Korpi nukkuu : Yksinäytöksinen näytelmä by Kaarle Halme
Korpi nukkuu : Yksinäytöksinen näytelmä by Kaarle Halme is a one-act play written in the early 20th century. Set in rural Finland in the late 19th century, it examines moonshining, youthful bravado, and the clash between traditional village life and encroaching modernization. The likely topic is the moral and social costs of illegal drink and communal complicity just as industrial money begins to reach the backwoods.
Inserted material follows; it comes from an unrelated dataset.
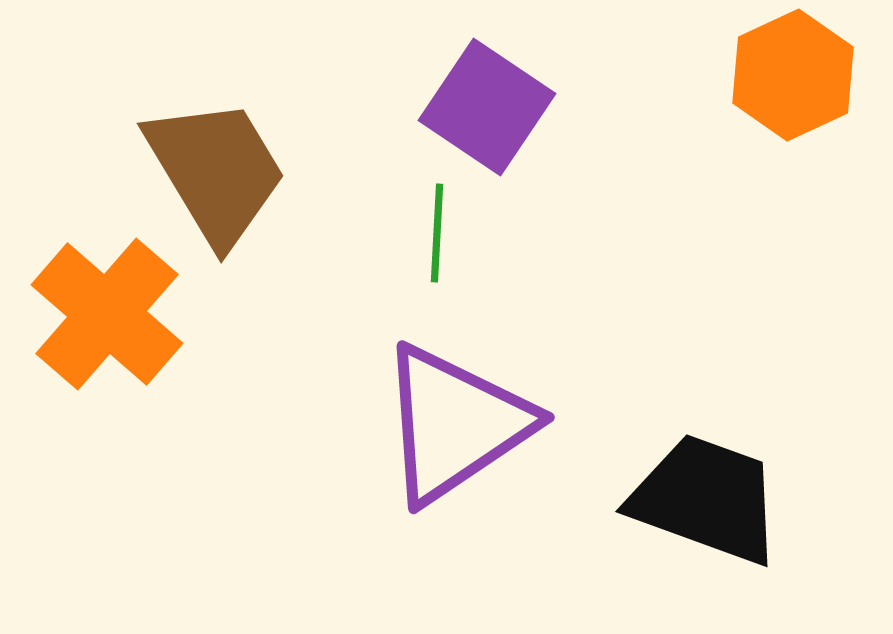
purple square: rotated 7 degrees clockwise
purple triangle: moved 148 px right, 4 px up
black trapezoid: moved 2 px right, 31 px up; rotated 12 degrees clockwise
One autumn evening in Mäkipää’s cottage,
Martta and her friend Elina worry over household hardships and their men’s drinking while Elina’s father, the steady farmer Simuna, brings news: city “engineers” want to lease the Korvenkoski rapids for a wood‑pulp venture, promising rich rents. The moonshiner Perttu arrives with a keg, boasting he escaped conviction because village youths lied for him in court. When the boisterous Heikki (Simuna’s son) and Mikko (Martta’s brother) return, they revel, joke about their false oaths, and plan more revelry. Law officers, who have been listening outside the window, burst in with a lantern, bind Perttu, Mikko, and Heikki, and announce all will go to prison, having heard their own admissions. Simuna laments the “devil of drink” that has ensnared them, and the curtain falls on a community caught between easy money, law, and a deadened conscience. (This is an automatically generated summary.)